• **PROVIDED ENTRIES**:
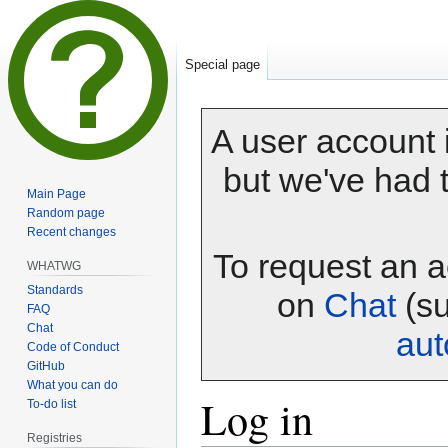
Special page
A user account i
but we've had t
Main Page
Random page
Recent changes
To request an a
WHATWG
Standards
on
Chat
(su
FAQ
Chat
au
Code of Conduct
GitHub
What you can do
Log in
To-do list
Registries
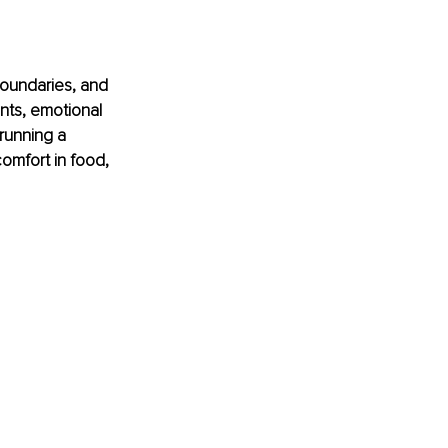
oundaries, and 
nts, emotional 
unning a 
omfort in food, 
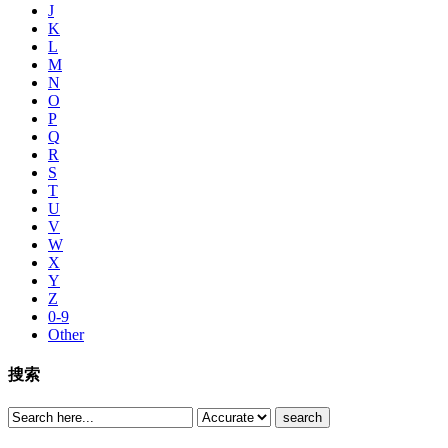
J
K
L
M
N
O
P
Q
R
S
T
U
V
W
X
Y
Z
0-9
Other
搜索
search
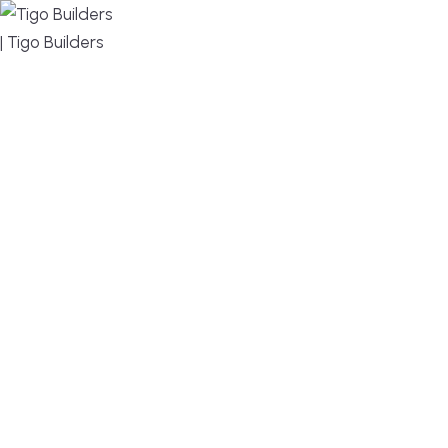
MENU
DESIGN, BUILD, AND THRIVE – WE ARE YOUR
TRUSTED CUSTOM HOME BUILDER
Build or remodel your home in time for summer,
without the delays and guesswork. Tigo Builders is
the custom home builder trusted by second-
home owners and families across Falmouth,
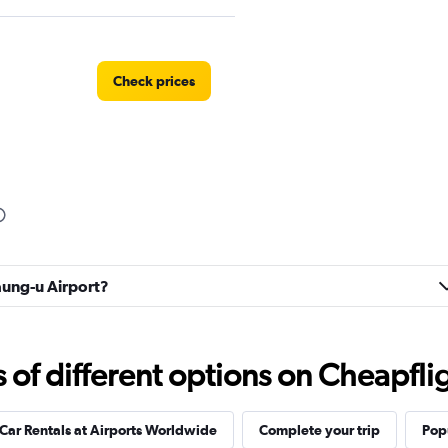
Check prices
yaung-u Airport?
f different options on Cheapfligh
Car Rentals at Airports Worldwide
Complete your trip
Popu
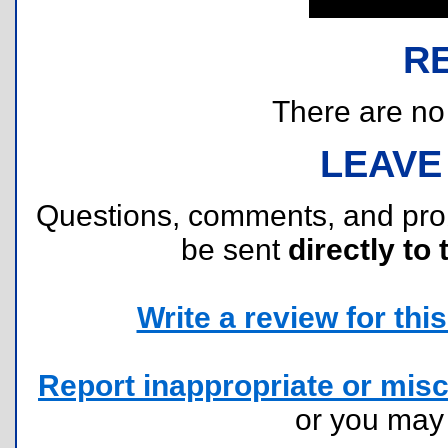
R
There are no r
LEAVE
Questions, comments, and pr
be sent
directly to 
Write a review for this 
Report inappropriate or misc
or you ma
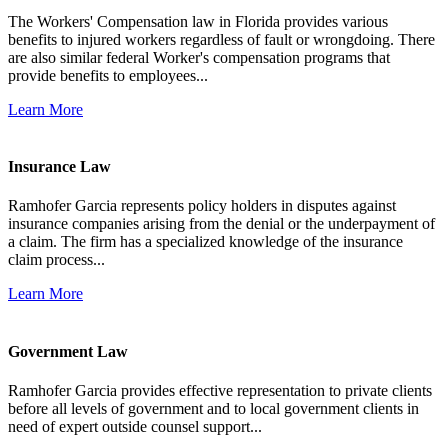
The Workers' Compensation law in Florida provides various
benefits to injured workers regardless of fault or wrongdoing. There
are also similar federal Worker's compensation programs that
provide benefits to employees...
Learn More
Insurance Law
Ramhofer Garcia represents policy holders in disputes against
insurance companies arising from the denial or the underpayment of
a claim. The firm has a specialized knowledge of the insurance
claim process...
Learn More
Government Law
Ramhofer Garcia provides effective representation to private clients
before all levels of government and to local government clients in
need of expert outside counsel support...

• **EXERCISE DETAILS**: Restate word for word the lines of the data above that begin at the line with "nts, emotional" and end at the line with "the custom home", keeping both ends and dropping every picture.

• **SOLUTION TO THE EXERCISE**:
nts, emotional 
unning a 
omfort in food, 
J
K
L
M
N
O
P
Q
R
S
T
U
V
W
X
Y
Z
0-9
Other
搜索
search
MENU
DESIGN, BUILD, AND THRIVE – WE ARE YOUR
TRUSTED CUSTOM HOME BUILDER
Build or remodel your home in time for summer,
without the delays and guesswork. Tigo Builders is
the custom home builder trusted by second-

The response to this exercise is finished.